The view on the current availability of debt financing remains relatively unchanged from last year, with 38% of survey respondents viewing the availability of debt financing to be about the same as last year and 33% viewing the availability of debt being greater than 12 months ago.
The primary customer focus in the hospitality industry is the millennial and Gen X generations, as discussed during the roundtable.
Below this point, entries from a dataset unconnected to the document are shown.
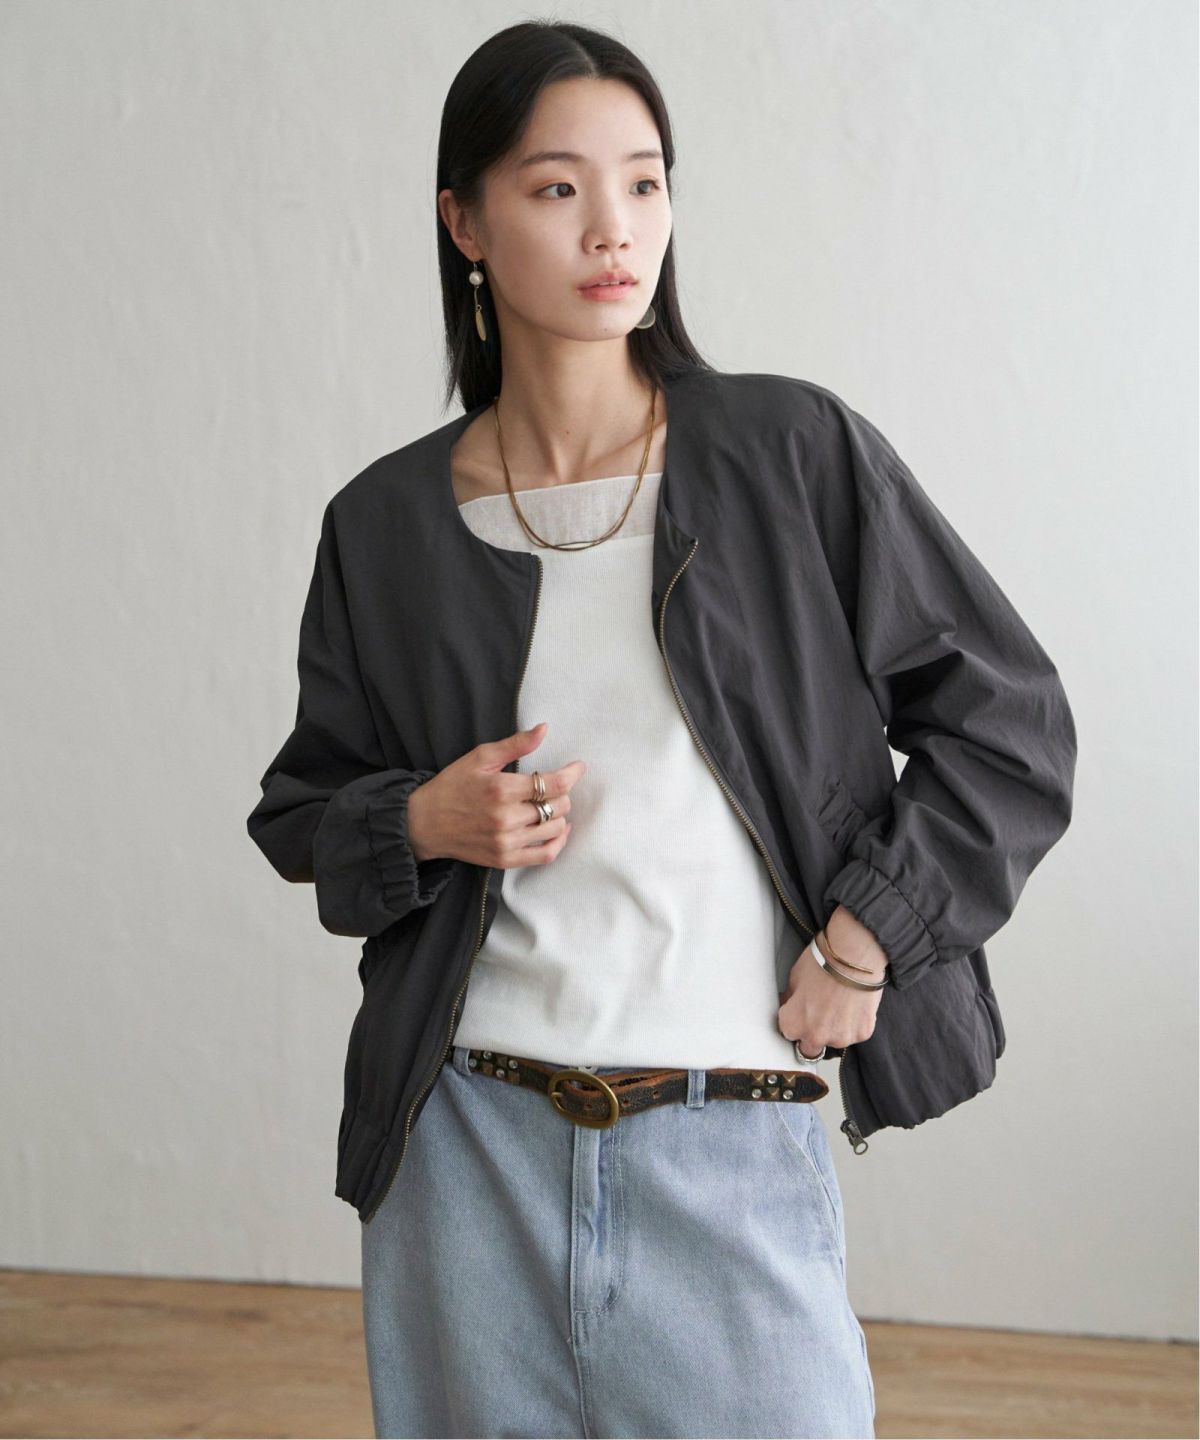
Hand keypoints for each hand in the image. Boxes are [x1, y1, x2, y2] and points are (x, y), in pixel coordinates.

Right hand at [407, 722, 585, 869]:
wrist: (425, 823)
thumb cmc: (452, 786)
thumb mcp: (480, 758)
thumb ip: (515, 744)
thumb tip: (544, 730)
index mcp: (501, 789)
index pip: (554, 784)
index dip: (572, 774)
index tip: (577, 767)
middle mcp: (506, 818)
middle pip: (558, 806)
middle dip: (562, 793)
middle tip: (554, 786)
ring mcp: (506, 842)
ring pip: (555, 829)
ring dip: (561, 815)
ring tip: (551, 805)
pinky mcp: (504, 860)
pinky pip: (546, 855)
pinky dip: (558, 842)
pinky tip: (557, 830)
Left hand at [777, 906, 887, 1053]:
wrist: (855, 953)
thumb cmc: (822, 961)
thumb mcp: (794, 978)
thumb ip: (790, 1000)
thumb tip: (788, 1006)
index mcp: (794, 1024)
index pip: (788, 1032)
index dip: (793, 1019)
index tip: (799, 1012)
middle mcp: (816, 1037)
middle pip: (809, 1047)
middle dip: (812, 1034)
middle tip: (819, 1012)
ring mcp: (841, 1037)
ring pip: (834, 1041)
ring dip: (835, 1029)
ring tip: (839, 1003)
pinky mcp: (863, 1033)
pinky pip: (854, 1033)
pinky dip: (853, 1023)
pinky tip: (853, 1003)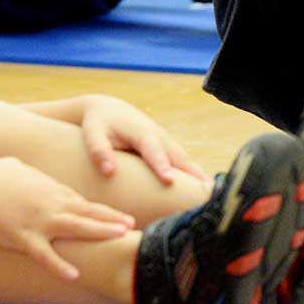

According to research performed by The Center for Generational Kinetics, a consulting firm focusing on issues of millennial consumers, millennials are anticipated to outpace baby boomers in hotel spending by 2017, with expectations that millennials will dominate the purchases in the travel industry by 2020.
As brands compete for revenue from this generation of travelers, it is important to consider development details that millennials value: customized experiences, digital convenience and attention to design.
In terms of US market focus over the next 12 months, survey respondents indicated that secondary markets (68%) were most attractive, followed by primary markets (26%) and tertiary markets (5%). No survey respondents selected destination resorts as an attractive market for development.
Market participants express that although the hospitality industry is a macroindustry, each market is unique, increasing the importance of proper due-diligence and feasibility when exploring opportunities.